Il n'acceptera le résultat des élections que s'"il ne se passe rien d'anormal", a-t-il prévenu récemment.
Il vient de lancer une offensive sur des irrégularités présumées dans la diffusion de propagande électorale à la radio qui auraient desservi sa campagne, privée selon lui de la diffusion de quelque 150.000 spots. Mais le Tribunal supérieur électoral (TSE) a rejeté mercredi sa demande d'enquête.
Dans ce contexte, beaucoup redoutent un remake brésilien de l'assaut du Capitole en janvier 2021 par des sympathisants du président américain défait Donald Trump, modèle de Jair Bolsonaro.
Mais les analystes estiment qu'il manque à Bolsonaro le soutien de l'armée et des institutions pour faire un véritable coup de force s'il perd.
Il peut toutefois essayer, d'autant qu'il peut compter sur un socle de partisans prêts à tout. Et, "comme on l'a vu aux Etats-Unis, cela laisse des cicatrices pour le pays", dit Brian Winter.
Débauche d'attaques
Ce dernier mois de campagne a donné lieu à une débauche d'attaques et d'insultes personnelles, surtout sur les réseaux sociaux, un champ de bataille plus important que jamais.

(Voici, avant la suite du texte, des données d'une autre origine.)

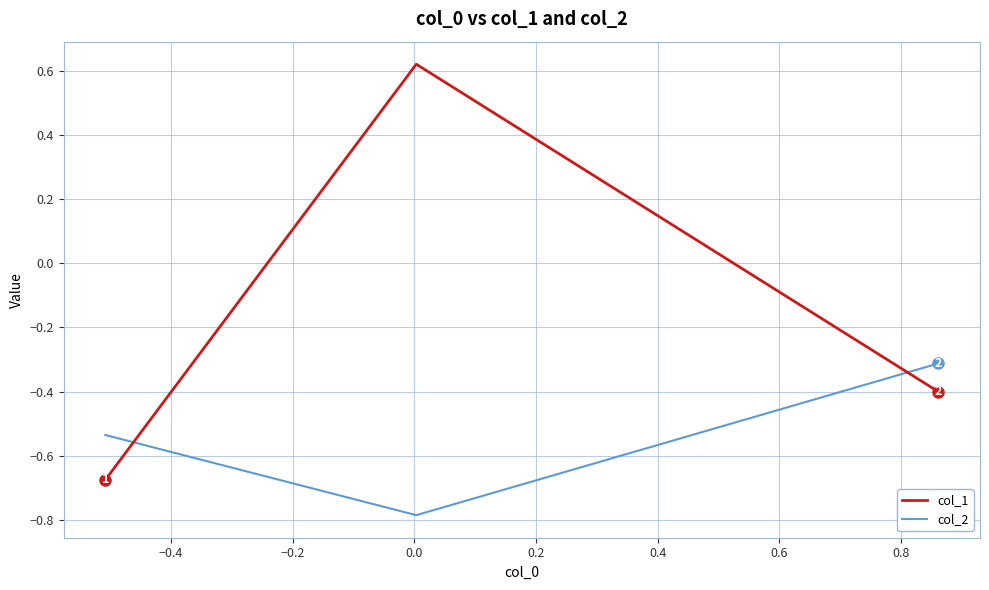

Which series has the largest total across all categories?

col_1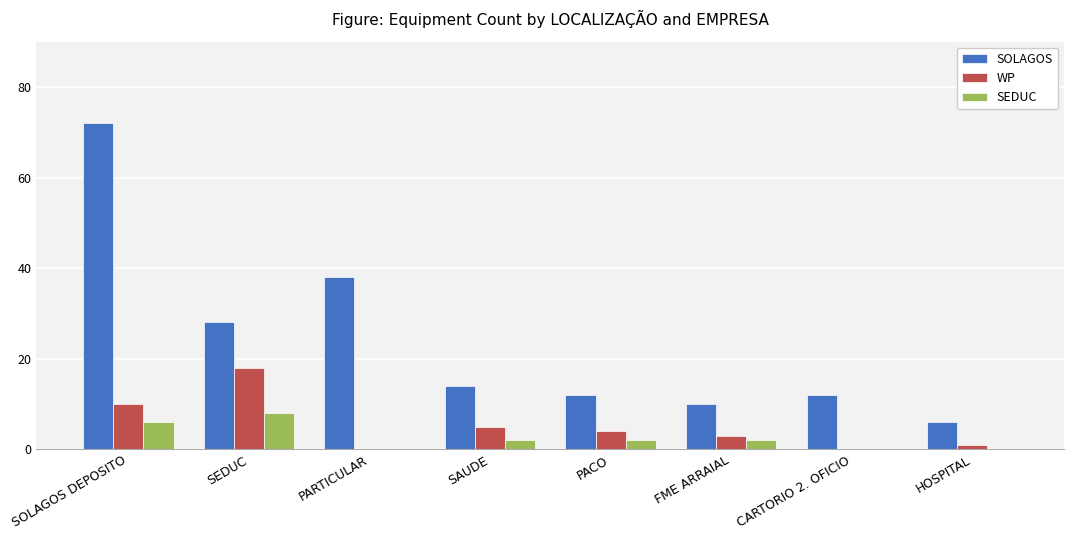

Reading left to right, list all the values displayed in this chart.

SOLAGOS: 72	28	38	14	12	10	12	6
WP: 10	18	0	5	4	3	0	1
SEDUC: 6	8	0	2	2	2	0	0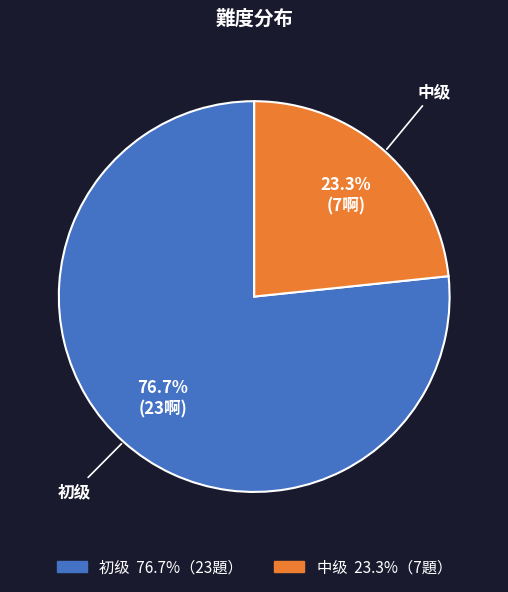

Approximately how many times larger is the value at 初级 compared to 中级?

3.3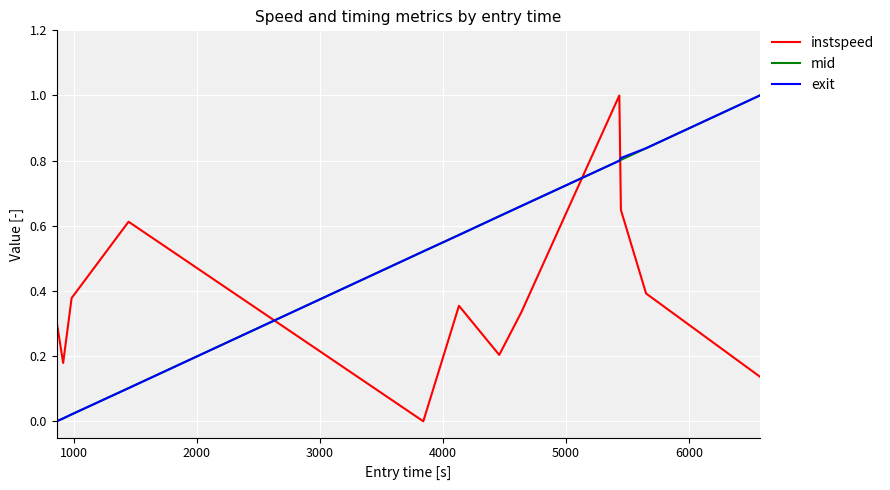

How many lines are shown in the chart?

3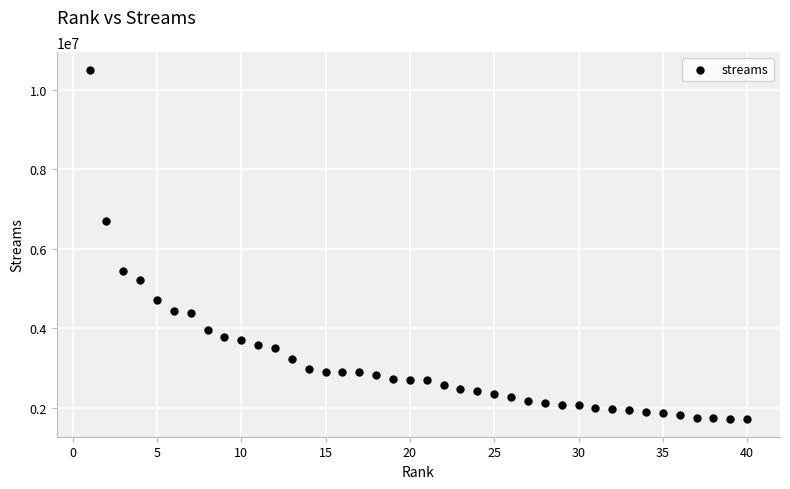

What is the range of Y values (max minus min)?

8799415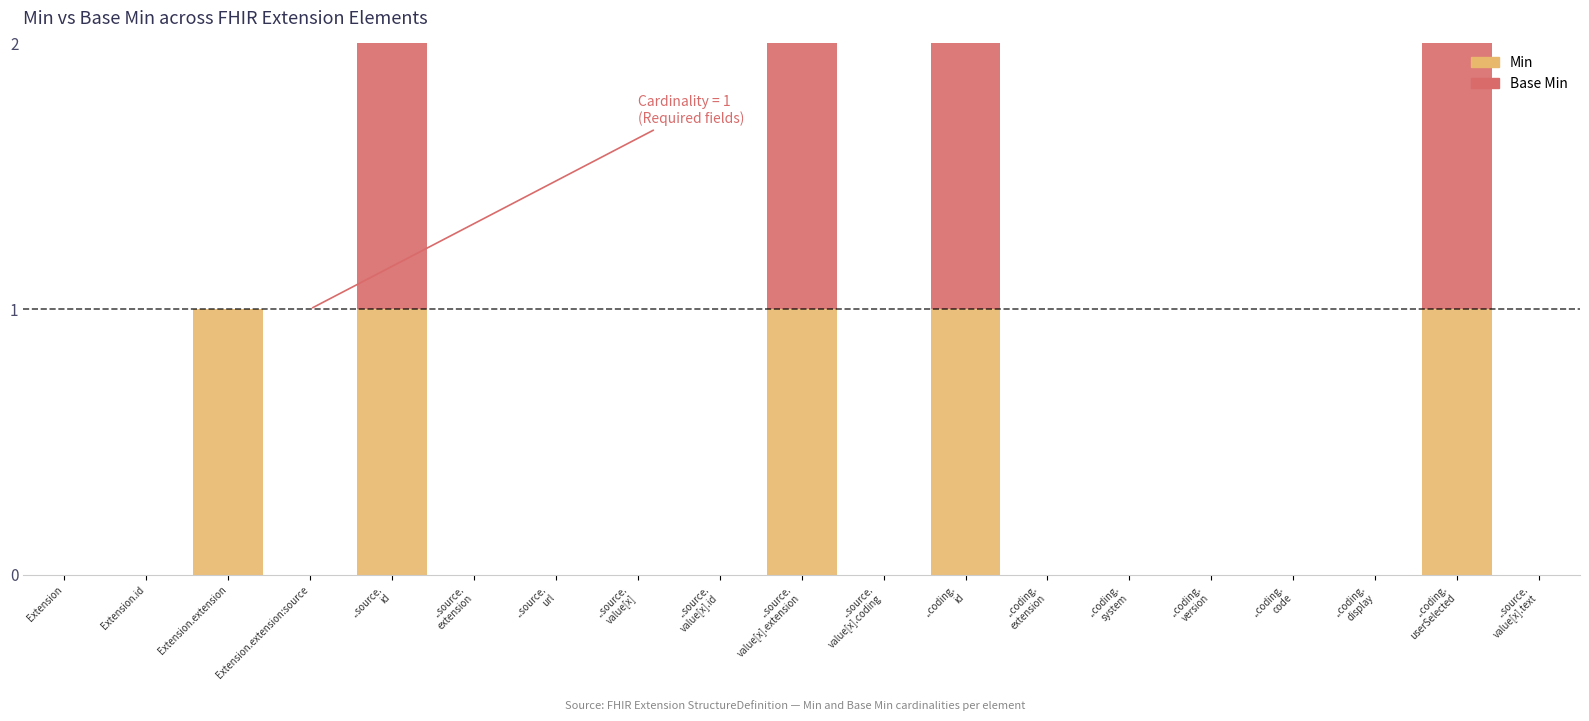

True or false: Min has a value of 0 at Extension.extension:source.

True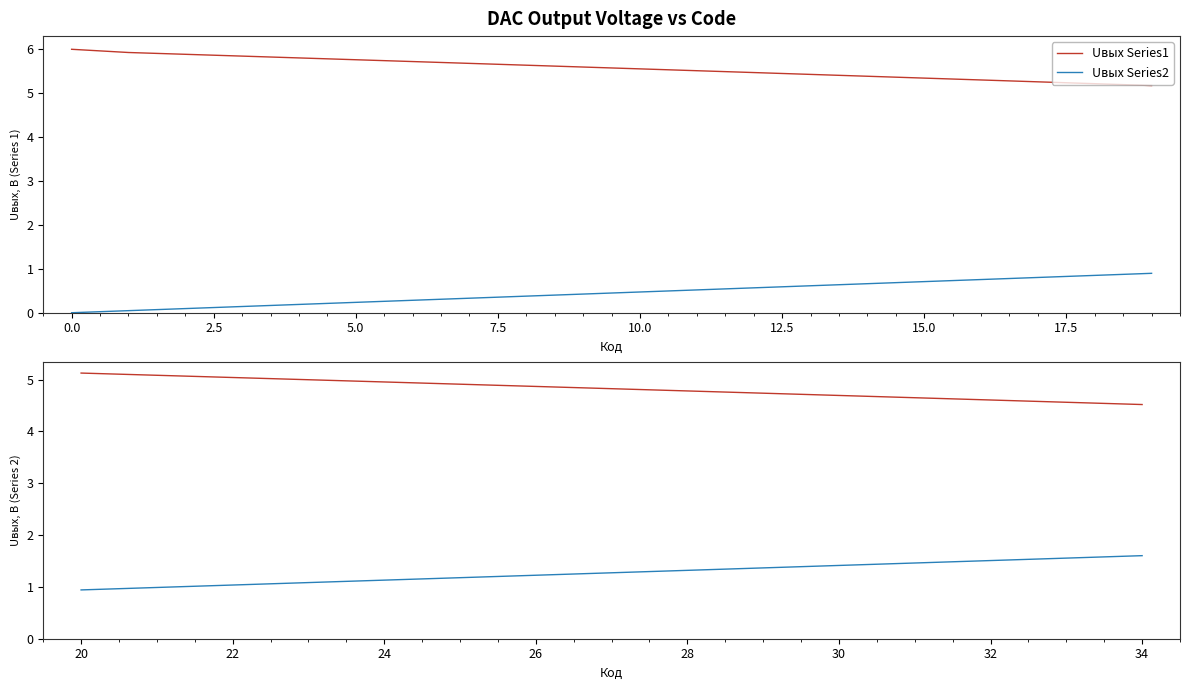

Rank the series by their maximum value, from lowest to highest.

Uвых Series2, Uвых Series1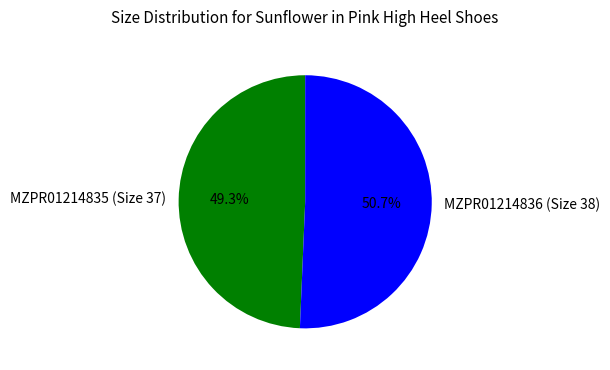

The MZPR01214836 (Size 38) slice represents 51% of the pie. True or false?

True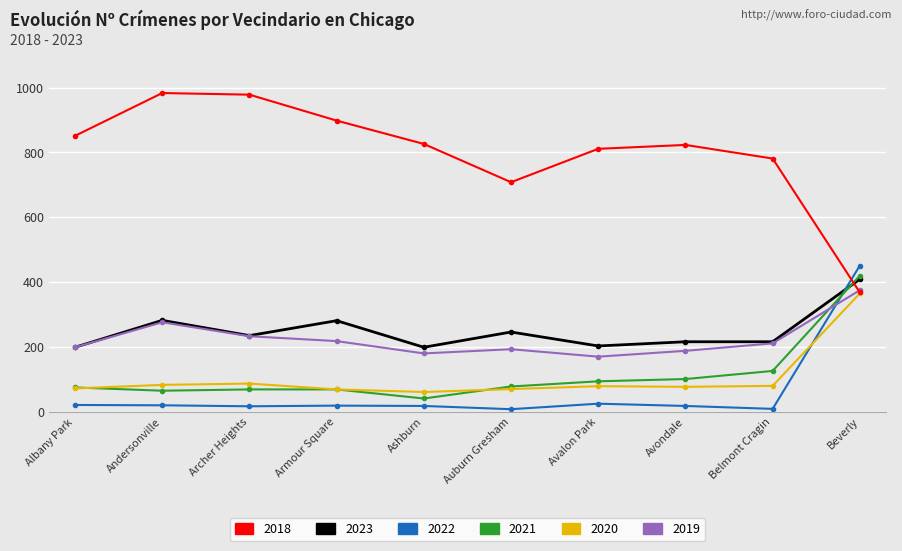

After their last crossing, which series has the higher values: 2020 or 2022?

2022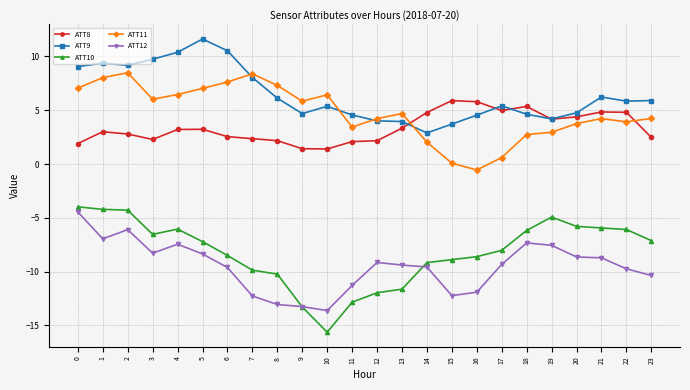

What is the approximate value of ATT12 at 2?

-6.1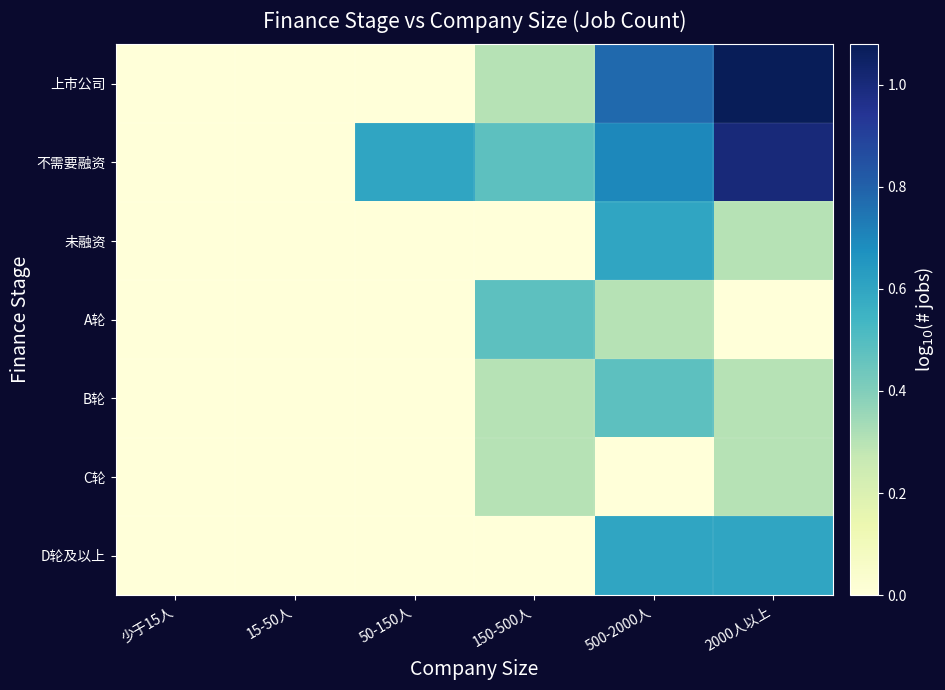

At 15-50人, list the series in order from smallest to largest.

上市公司, 不需要融资, 未融资, A轮, B轮, C轮, D轮及以上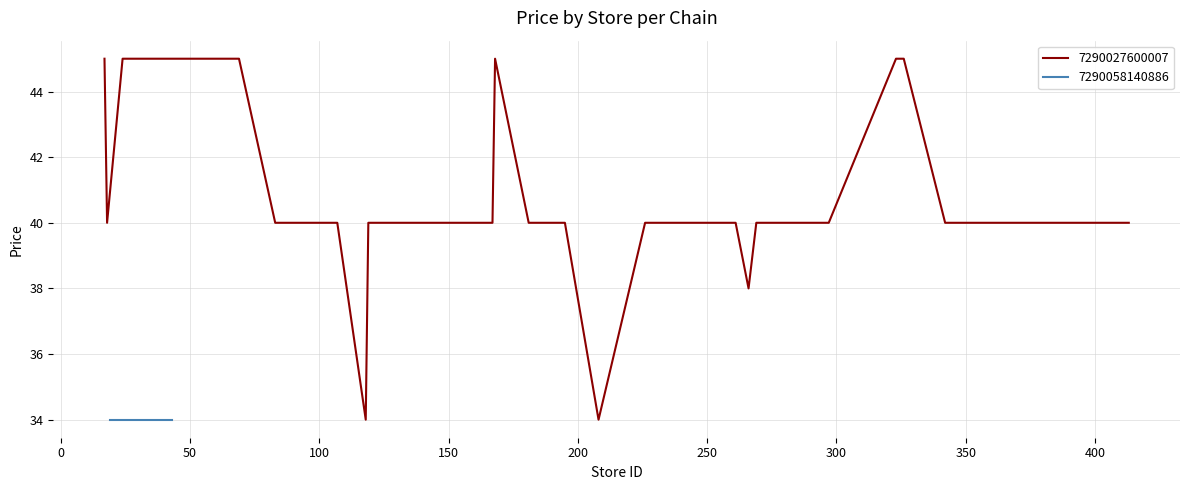

Reading left to right, transcribe all the data shown in this chart.

45	40	45	45	45	40	40	40	40	34	40	40	40	40	40	40	40	45	40	40	40	40	40	34	40	40	40	40	38	40	40	40	45	45	40	40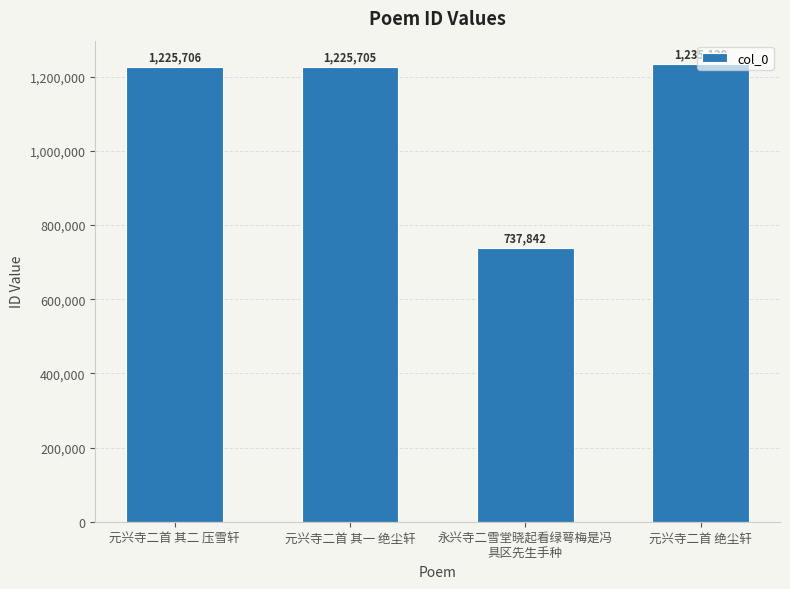

The chart shows a value of 814405 at 元兴寺二首 绝尘轩. True or false?

False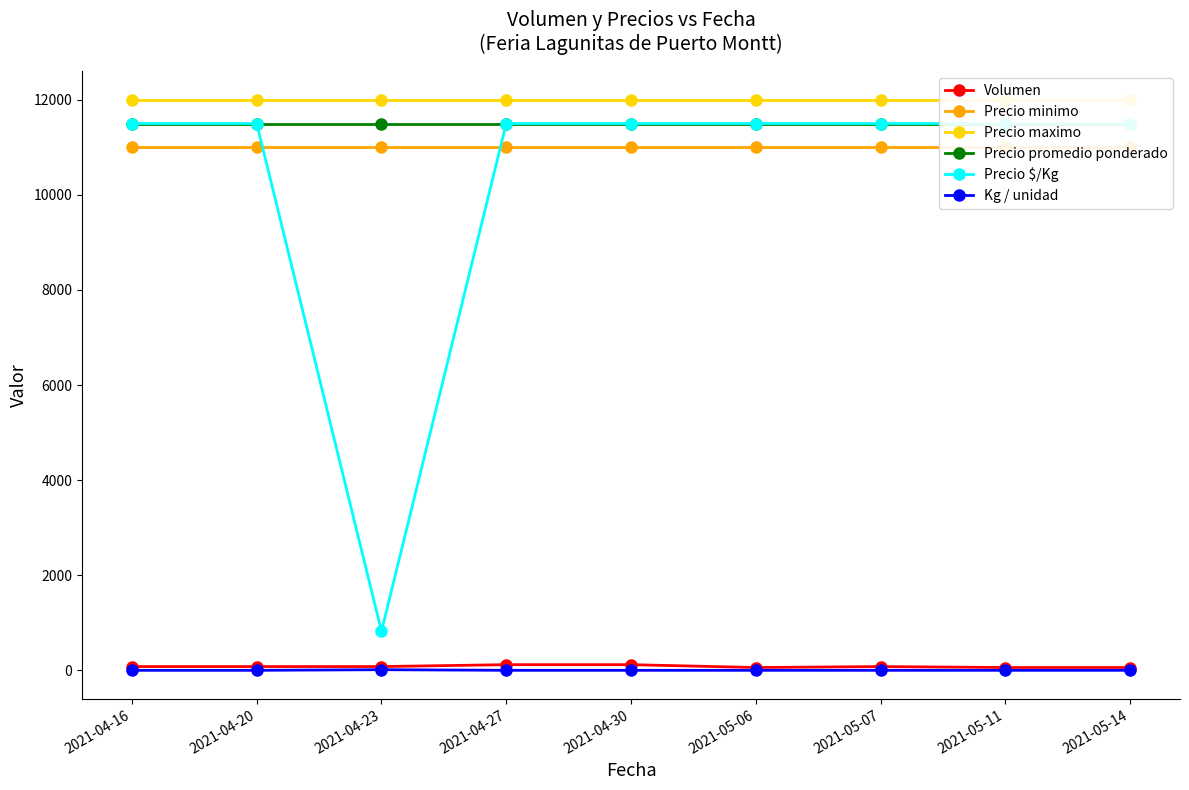

What is the difference between the highest and lowest values at 2021-04-16?

11999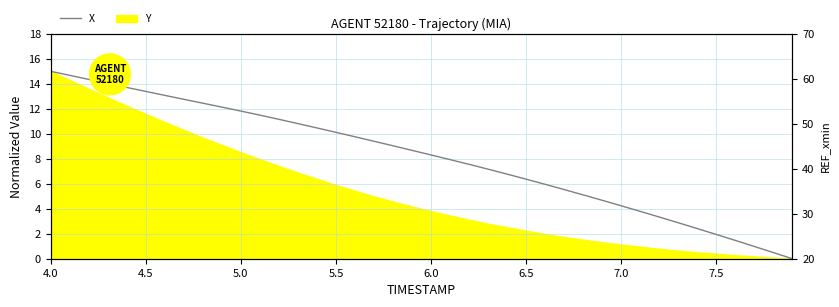

Where does the data first go above 8?

4.0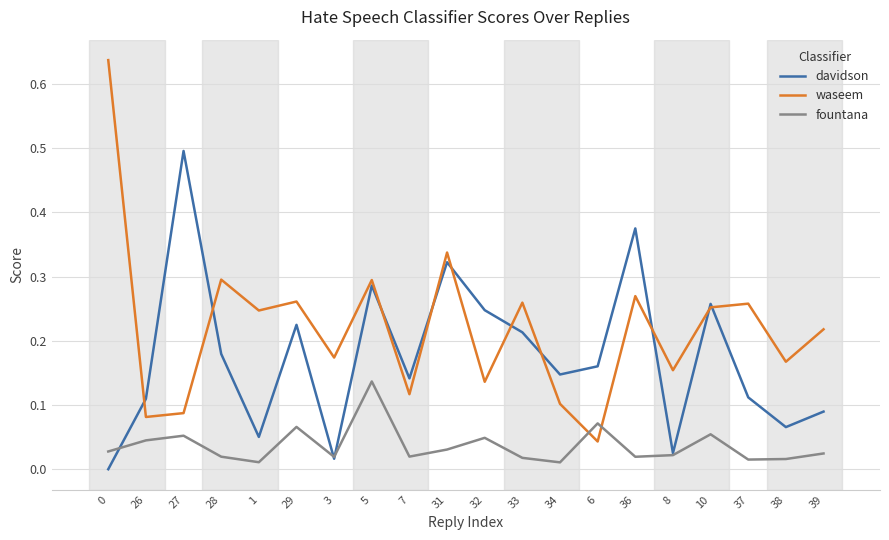

What position from the right is 5?

13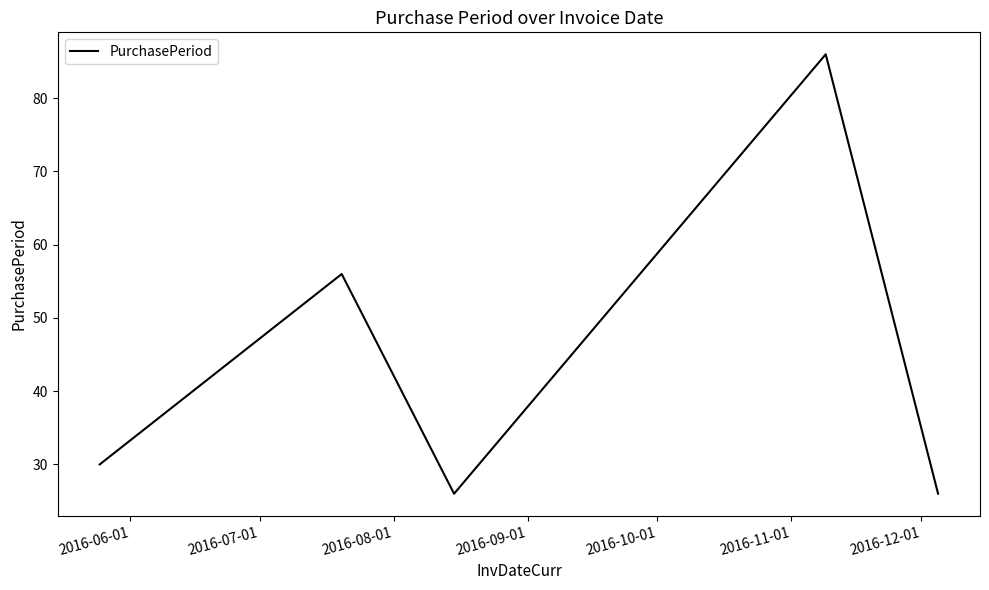

What is the greatest value displayed?

86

Le camp Bolsonaro a accusé Lula de vouloir fermer les églises, promouvoir l"'idéologie de genre" dans les écoles et pactiser avec Satan. Le camp Lula a accusé Bolsonaro de pédophilie et de cannibalisme.
Ces joutes ont laissé peu de place aux vrais problèmes des 215 millions de Brésiliens, telles la relative faiblesse de l'économie, l'inflation et la faim dont souffrent 33 millions d'entre eux.
Lula a surtout fait campagne autour du succès de ses deux mandats (2003-2010) à une époque du boom économique permis par l'envolée des matières premières pour la plus grande économie d'Amérique latine.
Et même si les charges qui pesaient contre lui autour de l'enquête tentaculaire sur les pots de vin liés à Petrobras ont été annulées, Lula incarne toujours pour des millions de Brésiliens la corruption.
Mais il garde des soutiens irréductibles, telle Ana Gabriele dos Santos, employée d'un ranch dans la région semi-aride du Sertao, fief de Lula, dans le Nord-est.
"On était pour Lula à l'époque, on est pour Lula aujourd'hui", dit à l'AFP la jeune femme dont la famille a toujours voté pour le chef du PT.
Bolsonaro peut de son côté capitaliser sur une légère reprise économique avec un reflux du chômage comme de l'inflation, ainsi que sur la défense des valeurs ultra-conservatrices: Dieu, famille, patrie.
"Il est l'un des nôtres", lance Gilberto Klais, un entrepreneur qui exhibe un autocollant géant sur sa voiture, jaune et vert comme les couleurs du drapeau brésilien, dans l'Etat méridional du Parana, un bastion bolsonariste.
Mais en fait, une foule de Brésiliens voteront surtout dimanche pour le candidat qu'ils détestent le moins.